Homestead Act: Manifest Destiny
Homestead Act: Manifest Destiny
Manifest Destiny wasn’t just a theme or a movement sweeping the country. It wasn't the Hot New Thing of the 1860s, like extra-wide hoop skirts, waltzing, or bloody civil war.
It was why the dang Homestead Act was passed it the first place…and it was directly responsible for its terms and conditions. It's more than a symbol; it's a motif.
It may not be obvious, because the Homestead Act is, after all, a legal text and not the Great American Novel. There really isn’t anything to be parsed from the text. What you see is what you get.

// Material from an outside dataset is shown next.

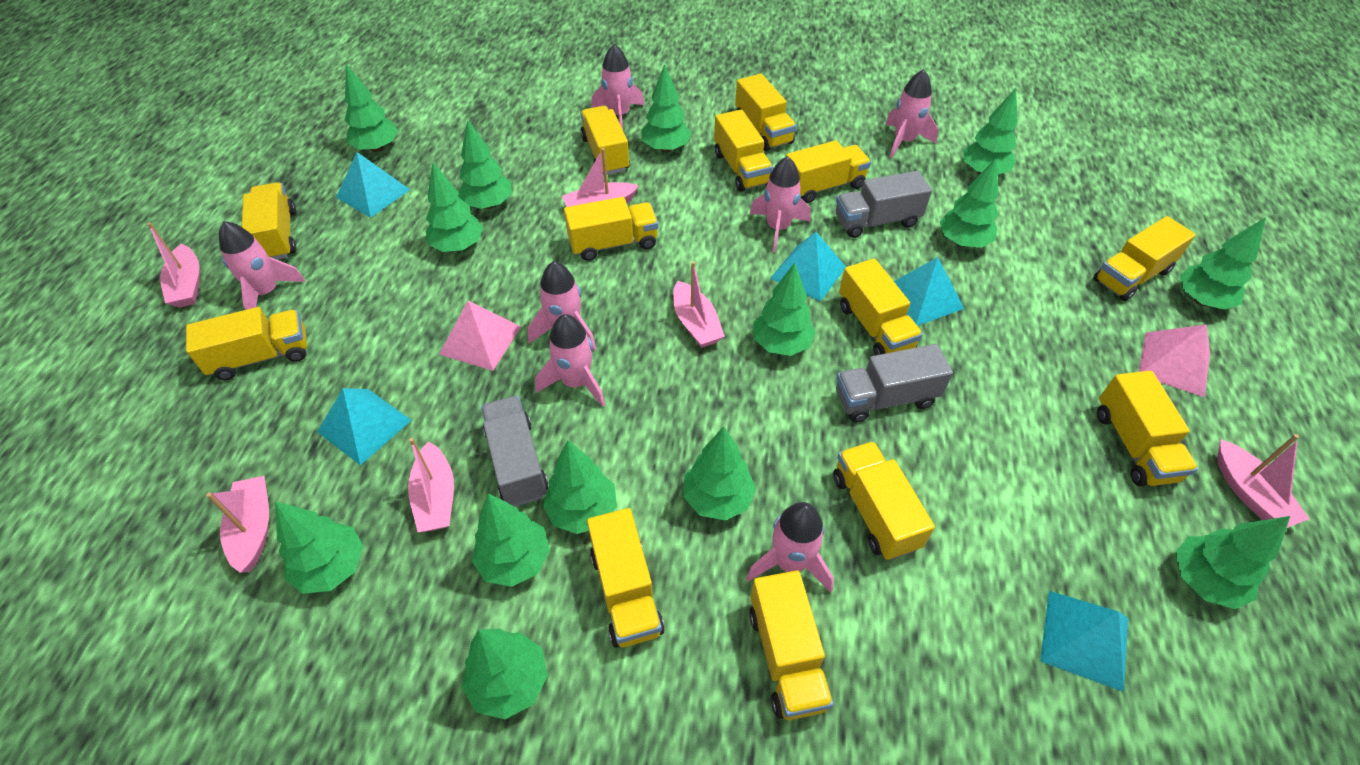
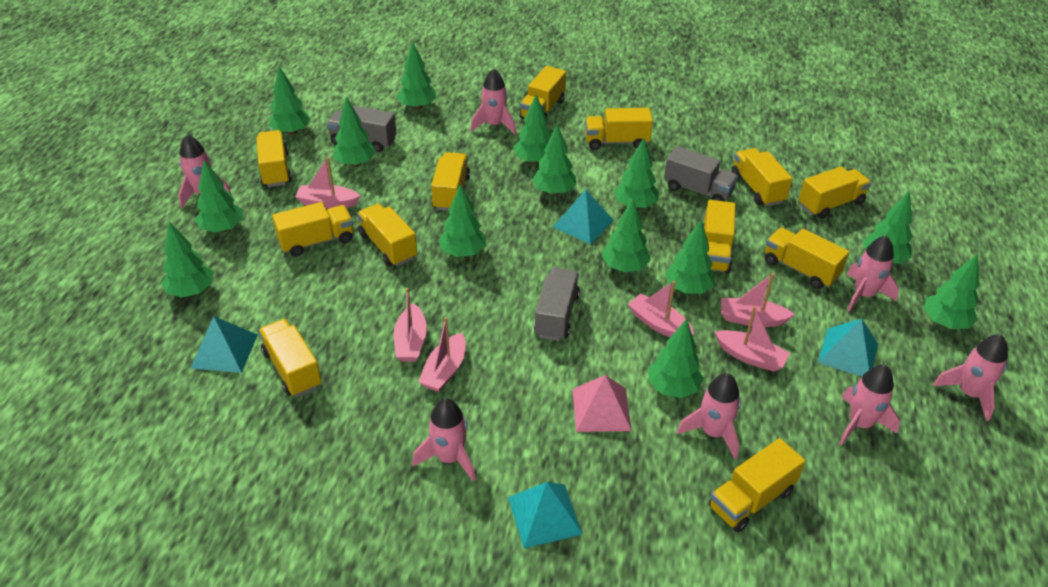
pink pyramid: [439,301,521,371] [1139,324,1210,397] = 2 -> [572,375,632,432] = 1
turquoise pyramid: [317,388,411,465] [336,152,410,218] [770,232,846,302] [894,257,964,326] [1040,591,1128,692] = 5 -> [190,316,258,373] [508,482,583,548] [553,190,614,244] [818,318,878,376] = 4
yellow truck: [186,307,307,380] [242,182,297,260] [564,197,658,261] [580,106,630,175] [587,508,665,648] [714,109,773,192] [735,74,796,151] [749,570,833,720] [786,140,871,203] [833,441,935,560] [839,258,923,355] [1093,216,1196,301] [1097,371,1198,487] = 13 -> [256,130,292,187] [259,319,322,397] [272,202,353,257] [357,204,417,266] [431,152,470,211] [519,66,566,119] [585,108,653,150] [703,200,736,273] [709,438,806,532] [731,148,793,206] [765,227,849,289] [799,166,871,219] = 12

That being said, it’s definitely clear that the passing of the Homestead Act required pretty specific circumstances, given the number of times it had failed before. While Manifest Destiny was building up in the 1840s when the Homestead Act first appeared, it took a moment (or six) to build to a head.
The government needed to shift people out of the cities. It needed to have the open frontier settled. It needed to prevent the Confederacy from spreading.

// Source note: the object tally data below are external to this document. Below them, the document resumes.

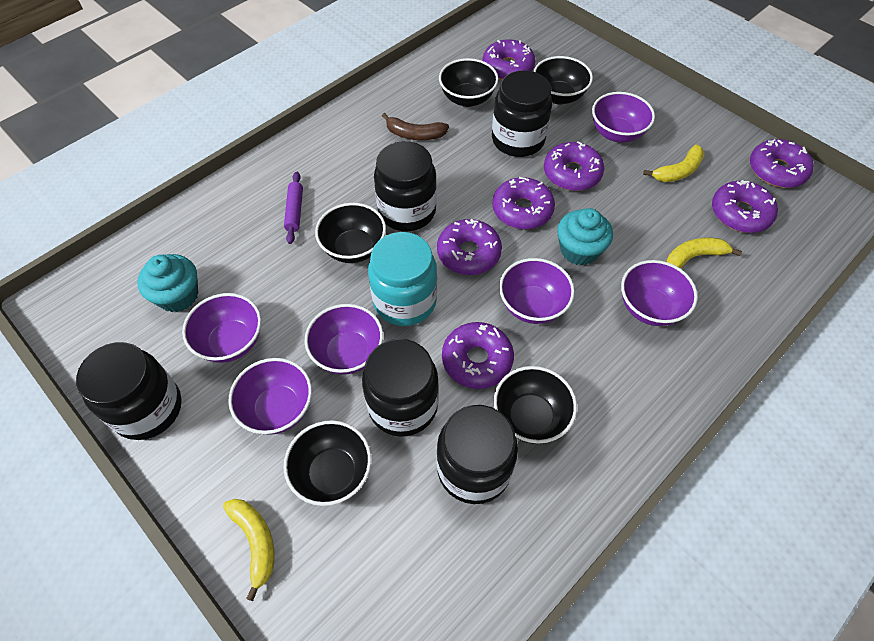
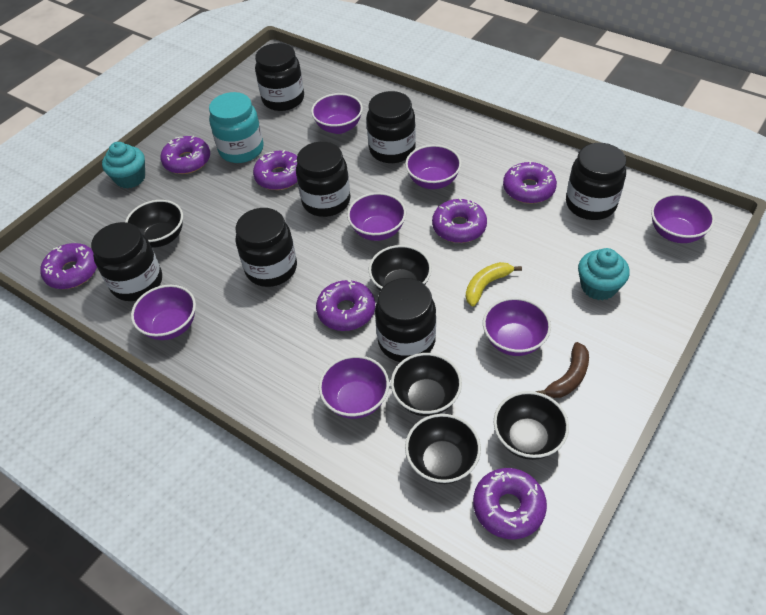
black jar: [76,342,182,440] [362,339,439,437] [374,141,437,231] [437,405,518,504] [492,71,552,157] = 5 -> [91,222,162,301] [235,208,297,287] [255,43,304,111] [296,142,351,217] [366,91,416,163] [375,278,436,362] [566,143,626,220] = 7
purple bowl: [182,293,261,363] [228,358,312,435] [305,304,383,375] [499,258,574,324] [592,92,655,143] [621,260,698,326] = 6 -> [131,285,196,340] [311,93,363,134] [319,355,389,419] [347,192,406,241] [405,145,462,189] [483,297,551,356] [651,193,715,243] = 7
purple rolling pin: [284,172,303,244] = 1 -> none = 0
yellow banana: [223,499,274,601] [643,144,705,182] [666,238,742,268] = 3 -> [466,262,522,306] = 1

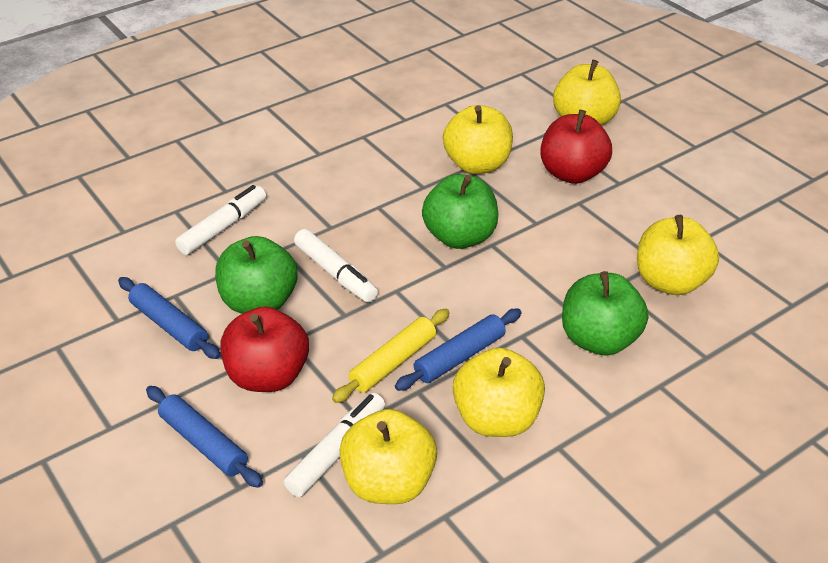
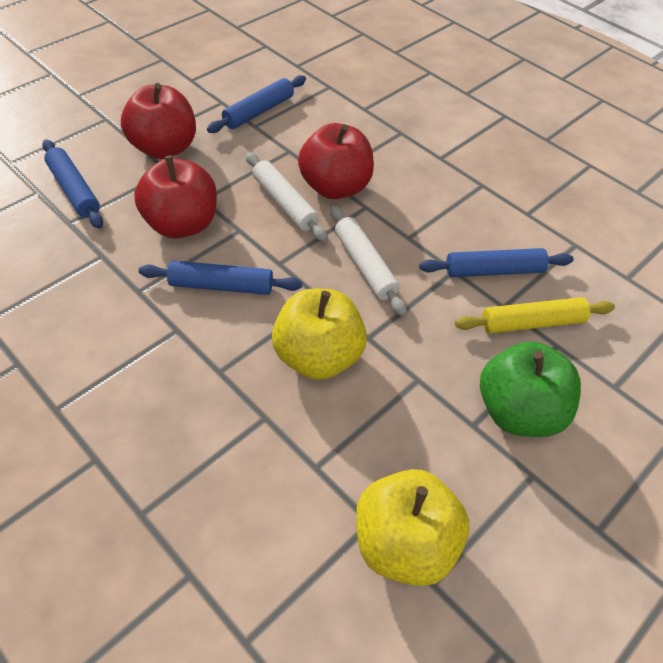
blue rolling pin: [118,277,220,359] [146,386,263,488] [395,309,521,391] = 3 -> [42,140,103,228] [139,261,302,295] [207,75,306,133] [419,248,574,277] = 4
green apple: [215,236,298,314] [422,174,498,249] [562,271,648,356] = 3 -> [480,342,581,437] = 1
red apple: [220,306,309,392] [540,110,612,184] = 2 -> [121,83,196,159] [134,155,217,238] [298,123,374,199] = 3
white marker: [175,185,266,255] [284,393,385,497] [294,229,378,302] = 3 -> none = 0
white rolling pin: none = 0 -> [246,152,328,242] [330,205,407,316] = 2
yellow apple: [340,409,437,504] [443,105,513,174] [452,348,545,437] [553,60,621,126] [637,215,719,295] = 5 -> [272,289,367,380] [356,469,469,586] = 2

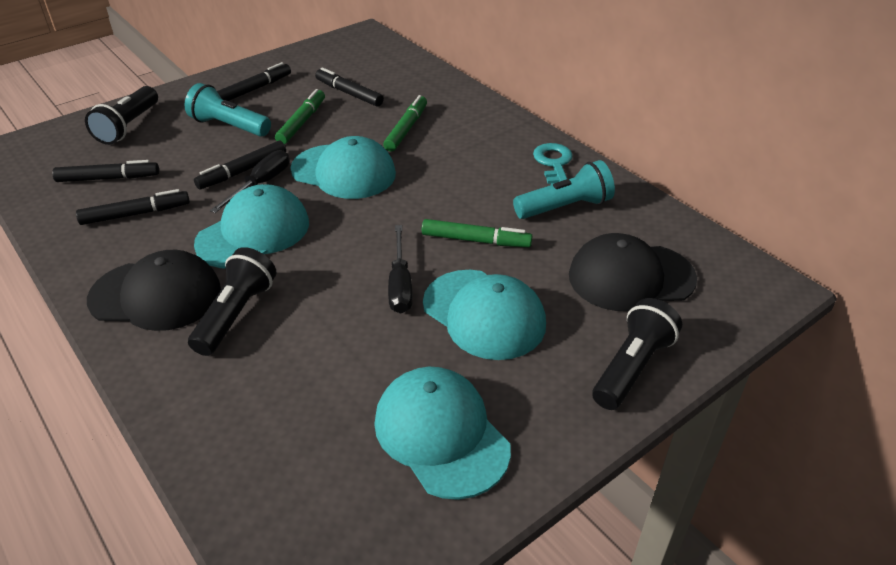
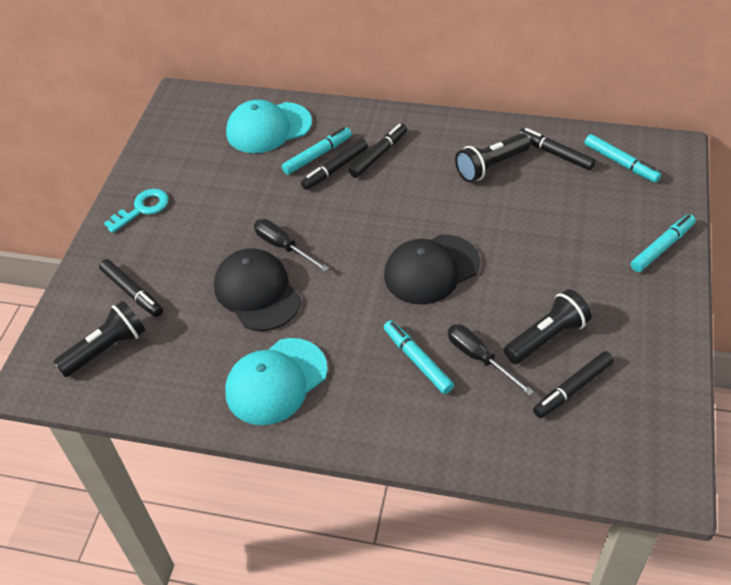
green marker: [275,89,325,144] [383,95,427,152] [421,219,532,247] = 3 -> none = 0
turquoise cap: [194,184,309,269] [291,136,396,199] [374,367,511,500] [423,270,546,360] = 4 -> [225,338,327,425] [226,100,312,153] = 2
turquoise flashlight: [185,83,271,137] [513,160,615,219] = 2 -> none = 0
turquoise marker: none = 0 -> [282,127,352,175] [384,320,454,394] [584,134,661,183] [631,214,696,272] = 4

Manifest Destiny and Westward Expansion coming to a head just provided the means to do so, through the Homestead Act. There’s a reason the actual title is "An Act to secure Homesteads to actual Settlers on the Public Domain."
Not imaginary settlers, or the scattered miners already there. Nope, the government was going to put actual living, breathing people out there on the plains. (Go check out What’s Up With the Title? and Themes for more on that.)
Hold your horses, western territories. Manifest Destiny is heading your way.